Plant Dwarf Fruit Trees
Don't make the mistake of thinking your small yard is too limited to grow any trees. Dwarf trees come in a range of sizes – some small enough to fit into a box planter, and some about two-thirds the size of a standard-sized trees. Whatever size yard you happen to have, it's not too small to plant a dwarf tree or two. The diminutive trees may even create a visual illusion that makes your yard appear bigger than it really is.
The colorful fruit on a dwarf apple, pear, or citrus tree will make a striking contrast with the green foliage. In many ways, dwarf fruit trees make a better visual picture than taller trees, because the fruit is at or near eye level and immediately visible from the curb. The small-statured trees are also easier to care for than larger trees – no need to climb a ladder when it's time to prune them or pick their fruit. The fruit that a dwarf tree bears is no smaller than that of a standard tree, and in some cases, dwarf tree fruit is larger or more plentiful, because more of the tree's nutrients go into making fruit than making wood.
Line a Pathway With Flowers
Pathways are another way to fool the eye into perceiving a yard to be larger than it actually is. You may already have a paved walkway leading from the curb to your door. If not, you can make your own. It doesn't have to lead to your doorway, but it should go somewhere – create a pathway that leads to a birdbath, a rosebush, or a garden gnome.
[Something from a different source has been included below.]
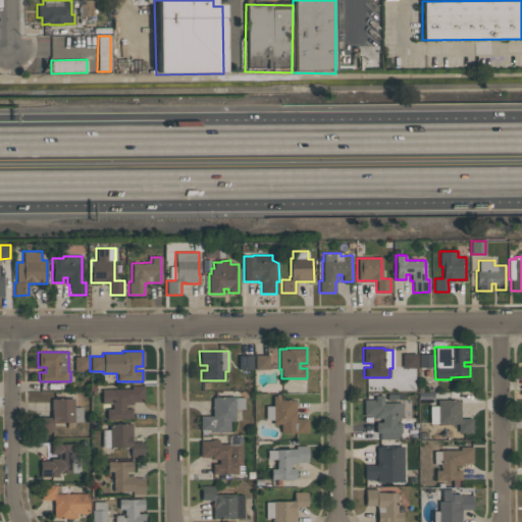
[(417,367),(416,367),(416,379),(403,380),(402,354),(416,353),(417,367)]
A paved walkway is fine, but if you have the option, consider something more whimsical. A pathway made of colored stepping stones, brightly colored pebbles, or seashells will catch the eye and the imagination. Once you've created the path, line it on both sides with low-growing, brightly colored flowers, like purple mazus or dianthus.
Consider Tall Grasses
While usually it's a good idea to go with smaller plants in a smaller yard, sometimes it's good to think bigger. If you're looking for plants that give your home a privacy cover, consider putting in a low picket fence and planting tall ornamental grasses in front of it. This will give your yard some attractive cover.
Little bluestem makes a lovely and low-maintenance border grass. It's drought- and frost-tolerant, so it can survive dry spells and cold winters. Between its striking colors and the fact that it attracts butterflies and songbirds, it can give your yard a dreamy, picturesque appearance while providing cover for any flaws you don't want seen from the street.
Fountain grass grows in a variety of soil conditions. It grows in dense mounds, so it's great for giving your yard an enclosed look, but the delicate, cascading leaves make it a great decorative choice that's not too forbidding.
If you're having trouble getting started, a local landscaping company can help you find plants that will thrive in your local soil and weather conditions and create a landscape design that works well for even the smallest yard. Remember that good things – including beautiful landscapes – often come in small packages. You can have a gorgeous yard no matter what its size.